Building & Architecture News

January 2010

Copper Wiring Standard Meets the Need for Speed in Commercial Building Applications

Copper Offers Key Advantages for Local Networks

Commercial-building designers and architects continue to use copper in local networks because copper delivers on performance. The latest generation of copper communications wiring for office environments is Augmented Category 6 copper wiring, commonly referred to as “Cat-6a.”

Cat-6a copper satisfies data-transfer requirements in the majority of horizontal office-environment applications as well as many network “backbone” applications. It operates at frequencies up to 500 MHz, which is twice that of Cat 6. It was defined in February 2008 in ANSI/TIA/EIA-568-B.2-10.

Cat-6a is ideal for installing multiple applications through the network simultaneously. It allows large-file transfers and bundled cable implementations for channels up to 100 meters. It can support high-end security applications and the distribution of digital audio and video.

Bigger Wires, Tighter Twists

Cat-6a cable is designed to avoid crosstalk interference between cables, a technical hurdle that had to be overcome in achieving 10G data rates, explains David Brender, National Program Manager at the Copper Development Association.

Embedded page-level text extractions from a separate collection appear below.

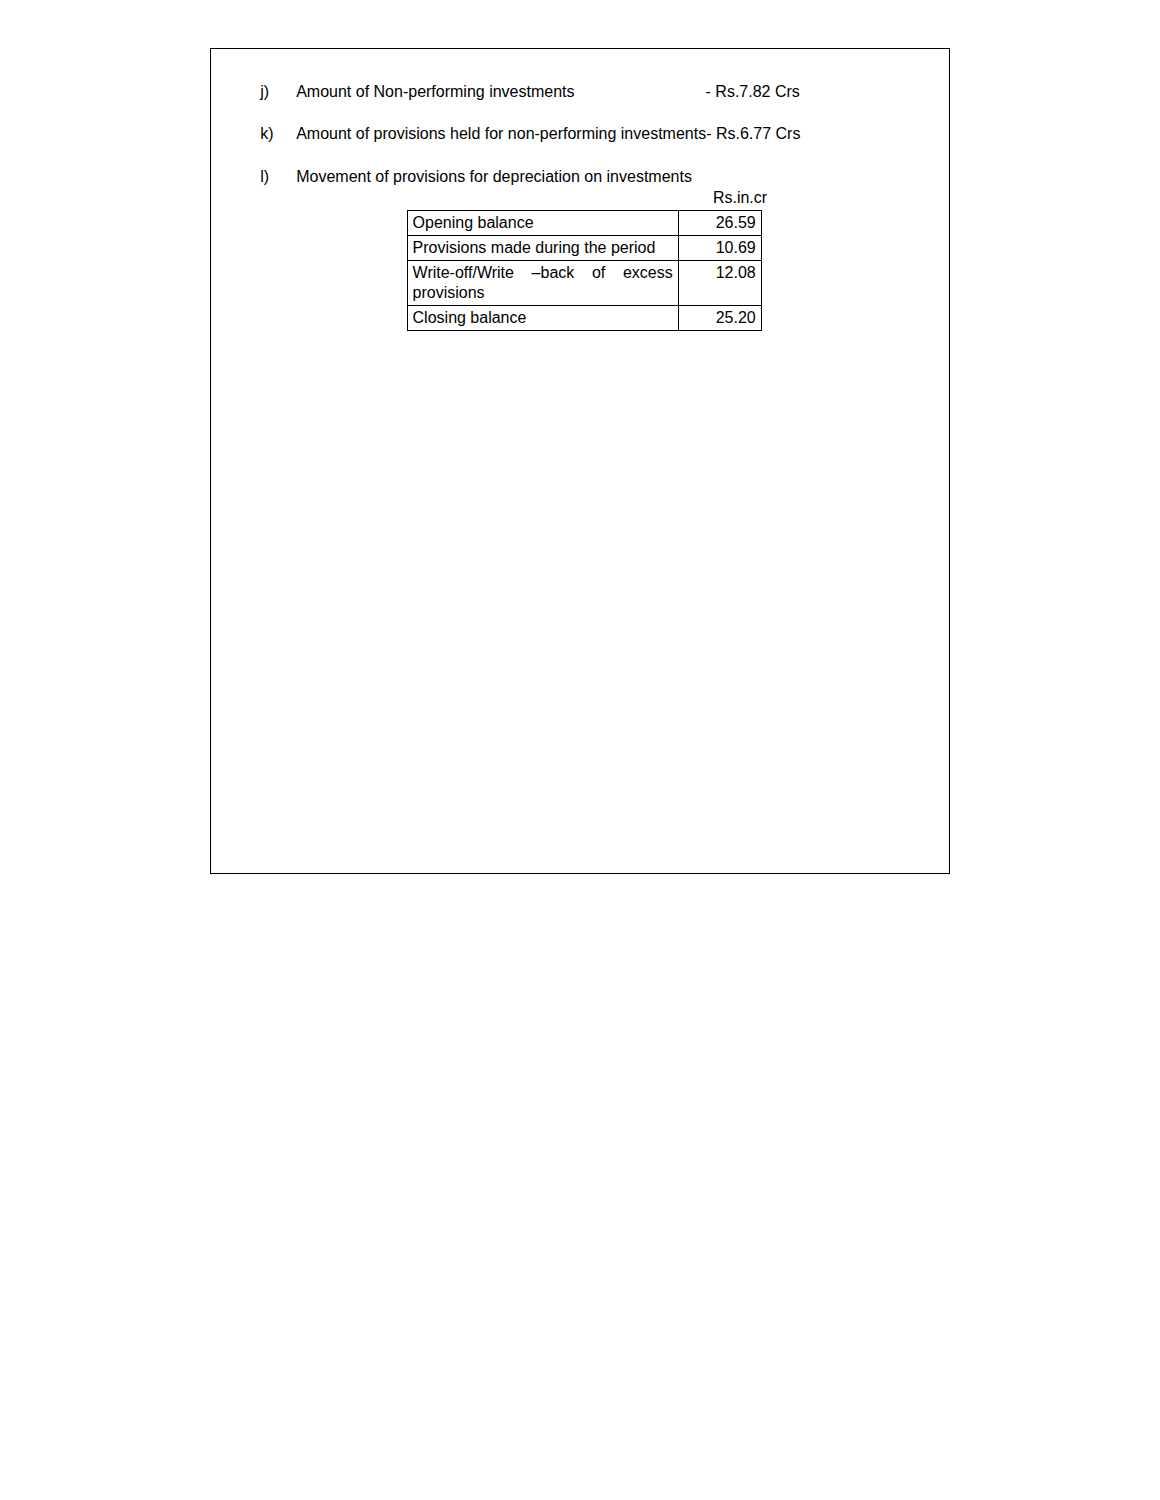j)
Amount of Non-performing investments - Rs.7.82 Crs
k)
Amount of provisions held for non-performing investments - Rs.6.77 Crs
l)
Movement of provisions for depreciation on investments
Rs.in.cr
| Opening balance | 26.59 |
| Provisions made during the period | 10.69 |
| Write-off/Write –back of excess provisions | 12.08 |
| Closing balance | 25.20 |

“It uses larger-diameter conductors, lower packing density and tighter twists,” he says. “In some cable designs, foil shields are utilized to achieve the necessary performance. The result is less loss of signal strength at high frequencies, significantly better crosstalk isolation between cables and improved heat dissipation.”

Why Copper?

In local networks, copper is preferred over fiber-optic cable because total network costs are less expensive using copper. Another advantage is that copper can carry low levels of power, enough to power security cameras, card readers or other devices.

“Fiber optics has its uses in large networks but copper remains the preferred physical medium for cabling to the desktop. Cat-6a is expected to extend the dominance of copper cable for datacom applications for many years to come,” says Brender.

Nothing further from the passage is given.